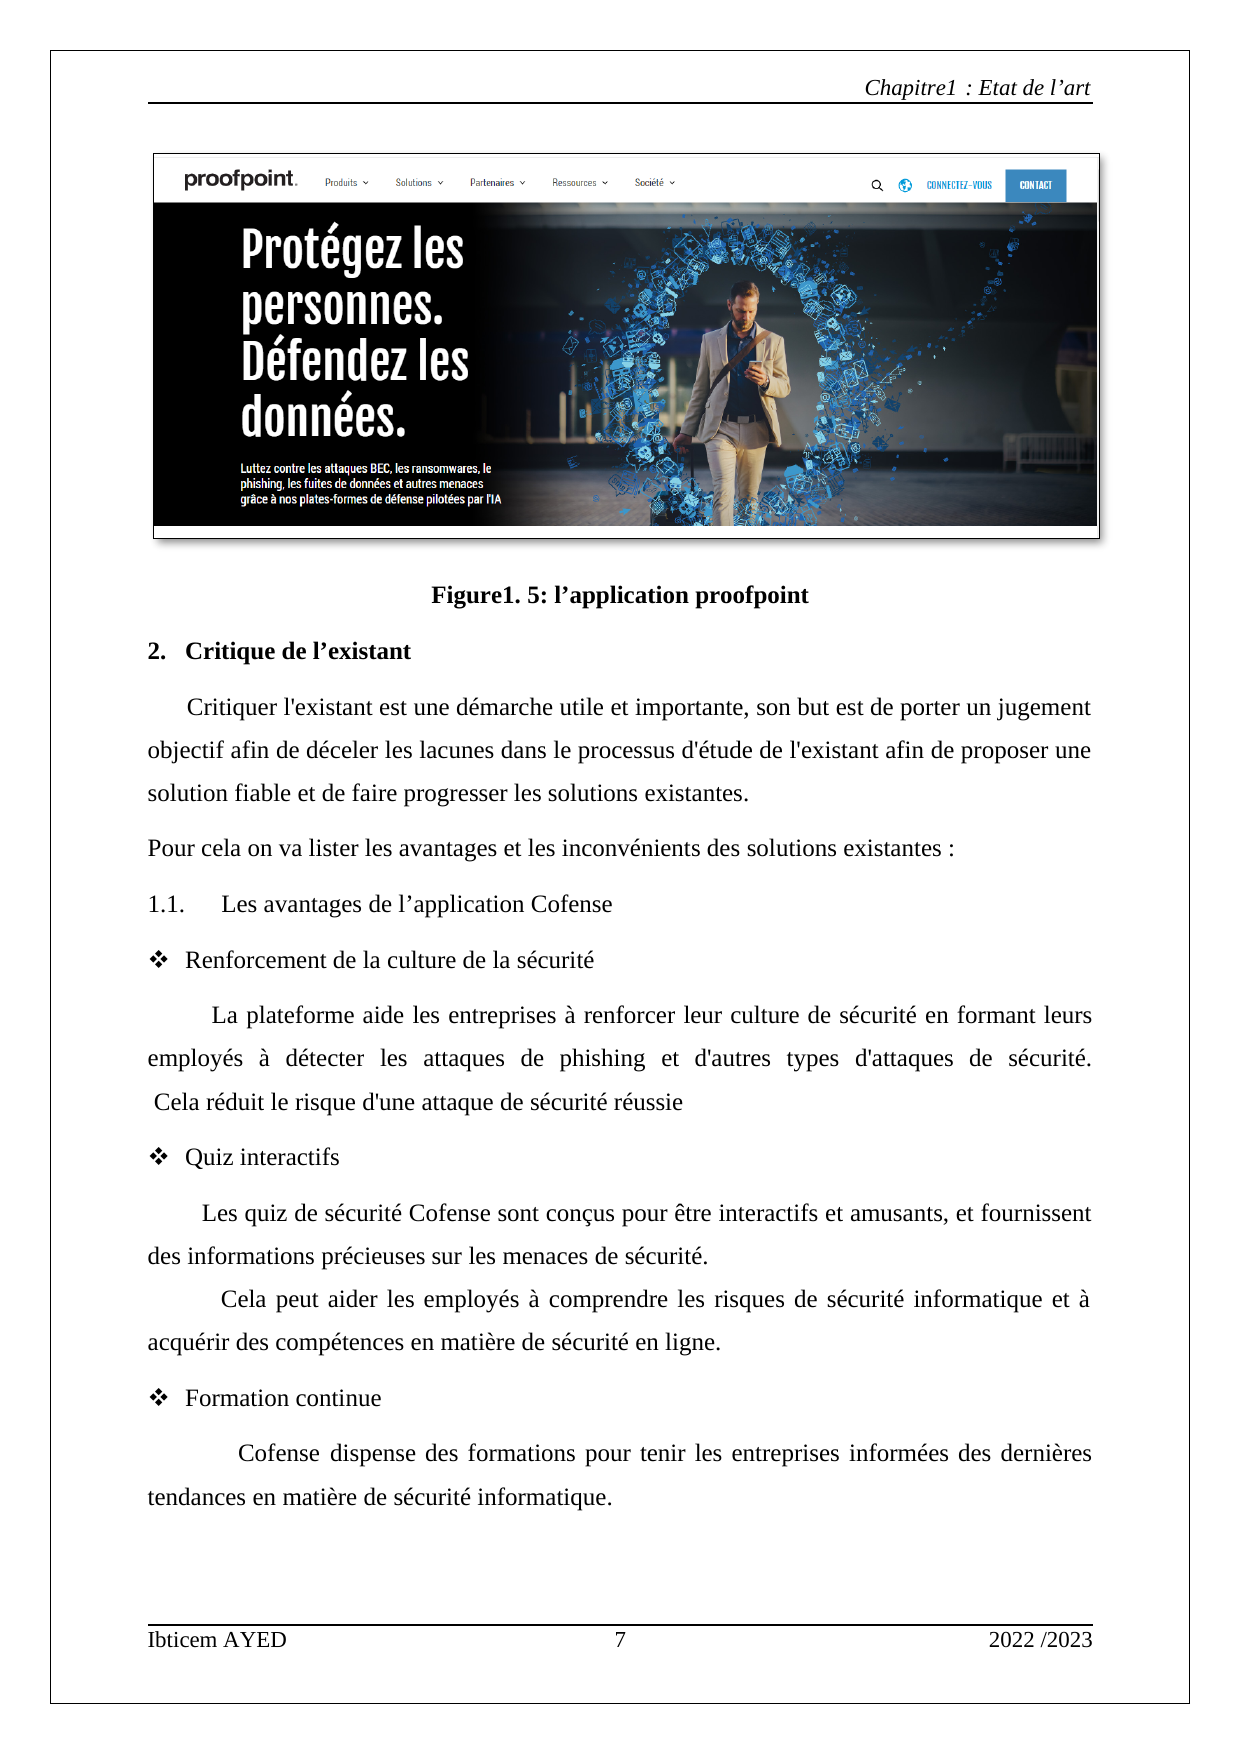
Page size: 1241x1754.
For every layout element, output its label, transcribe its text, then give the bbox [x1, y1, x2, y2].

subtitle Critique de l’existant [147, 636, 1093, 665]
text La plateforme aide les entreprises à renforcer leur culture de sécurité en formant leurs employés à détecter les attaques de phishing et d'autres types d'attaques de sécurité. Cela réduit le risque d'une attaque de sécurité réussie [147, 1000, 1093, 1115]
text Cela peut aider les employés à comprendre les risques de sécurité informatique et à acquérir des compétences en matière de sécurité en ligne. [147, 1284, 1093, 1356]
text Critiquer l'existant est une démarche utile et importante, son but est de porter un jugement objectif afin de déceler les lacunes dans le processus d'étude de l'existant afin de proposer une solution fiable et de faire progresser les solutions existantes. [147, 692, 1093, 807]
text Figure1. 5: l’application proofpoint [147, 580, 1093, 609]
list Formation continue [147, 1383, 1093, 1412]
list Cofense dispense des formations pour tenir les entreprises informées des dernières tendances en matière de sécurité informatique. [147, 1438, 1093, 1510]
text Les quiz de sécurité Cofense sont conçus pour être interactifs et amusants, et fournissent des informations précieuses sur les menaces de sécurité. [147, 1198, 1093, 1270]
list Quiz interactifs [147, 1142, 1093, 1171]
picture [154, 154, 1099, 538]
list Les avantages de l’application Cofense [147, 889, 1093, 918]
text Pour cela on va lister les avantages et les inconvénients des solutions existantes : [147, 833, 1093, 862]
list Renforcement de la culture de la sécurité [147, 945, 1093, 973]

==

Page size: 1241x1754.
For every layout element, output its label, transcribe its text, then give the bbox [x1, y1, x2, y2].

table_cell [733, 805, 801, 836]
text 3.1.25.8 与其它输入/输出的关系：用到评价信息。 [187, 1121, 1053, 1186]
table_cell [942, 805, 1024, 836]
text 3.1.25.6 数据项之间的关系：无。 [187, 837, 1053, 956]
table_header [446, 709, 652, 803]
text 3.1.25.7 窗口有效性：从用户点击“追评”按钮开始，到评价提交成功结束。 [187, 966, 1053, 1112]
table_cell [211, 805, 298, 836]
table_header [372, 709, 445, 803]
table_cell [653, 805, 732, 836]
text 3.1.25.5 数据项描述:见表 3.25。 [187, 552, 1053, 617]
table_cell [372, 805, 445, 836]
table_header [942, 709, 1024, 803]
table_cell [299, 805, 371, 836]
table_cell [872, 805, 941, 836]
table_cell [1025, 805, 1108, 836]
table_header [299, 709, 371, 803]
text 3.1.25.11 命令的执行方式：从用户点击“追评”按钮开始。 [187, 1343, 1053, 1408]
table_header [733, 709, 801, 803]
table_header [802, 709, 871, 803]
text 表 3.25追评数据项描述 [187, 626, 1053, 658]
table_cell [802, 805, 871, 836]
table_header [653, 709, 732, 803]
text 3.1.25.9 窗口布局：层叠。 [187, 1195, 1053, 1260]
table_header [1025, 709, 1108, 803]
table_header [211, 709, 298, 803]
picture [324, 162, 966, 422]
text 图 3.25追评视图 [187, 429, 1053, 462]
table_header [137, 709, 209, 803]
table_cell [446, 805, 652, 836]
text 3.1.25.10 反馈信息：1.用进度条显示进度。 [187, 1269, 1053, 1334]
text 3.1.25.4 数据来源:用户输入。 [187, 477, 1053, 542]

---

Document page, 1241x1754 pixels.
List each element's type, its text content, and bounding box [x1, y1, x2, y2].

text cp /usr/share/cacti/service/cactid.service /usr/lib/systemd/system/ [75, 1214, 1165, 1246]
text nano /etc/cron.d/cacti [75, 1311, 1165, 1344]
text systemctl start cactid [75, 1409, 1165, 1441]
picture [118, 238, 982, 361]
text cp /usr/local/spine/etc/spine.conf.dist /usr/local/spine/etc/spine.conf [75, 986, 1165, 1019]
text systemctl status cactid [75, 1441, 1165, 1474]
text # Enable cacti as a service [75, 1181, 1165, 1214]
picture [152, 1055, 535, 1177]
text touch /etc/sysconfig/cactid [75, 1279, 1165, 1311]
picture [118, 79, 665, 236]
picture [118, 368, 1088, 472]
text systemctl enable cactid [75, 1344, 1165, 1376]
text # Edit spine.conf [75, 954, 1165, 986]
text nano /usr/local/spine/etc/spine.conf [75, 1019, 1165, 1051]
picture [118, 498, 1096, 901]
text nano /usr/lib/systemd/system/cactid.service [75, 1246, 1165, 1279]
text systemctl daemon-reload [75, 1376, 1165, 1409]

## ABOUT THIS TASK
Please reproduce, exactly as they appear above, the lines from the line containing "table_header [299, 709, 371, 803]" up to and including the line containing "table_cell [802, 805, 871, 836]".

## WRITTEN ANSWER
table_header [299, 709, 371, 803]
text 3.1.25.11 命令的执行方式：从用户点击“追评”按钮开始。 [187, 1343, 1053, 1408]
table_header [733, 709, 801, 803]
table_header [802, 709, 871, 803]
text 表 3.25追评数据项描述 [187, 626, 1053, 658]
table_cell [802, 805, 871, 836]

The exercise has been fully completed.